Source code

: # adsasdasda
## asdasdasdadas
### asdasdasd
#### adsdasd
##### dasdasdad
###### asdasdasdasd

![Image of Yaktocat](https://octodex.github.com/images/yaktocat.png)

==========

Copy out, exactly as given, the line containing "###### asdasdasdasd" together with every line after it in the material.

###### asdasdasdasd

![Image of Yaktocat](https://octodex.github.com/images/yaktocat.png)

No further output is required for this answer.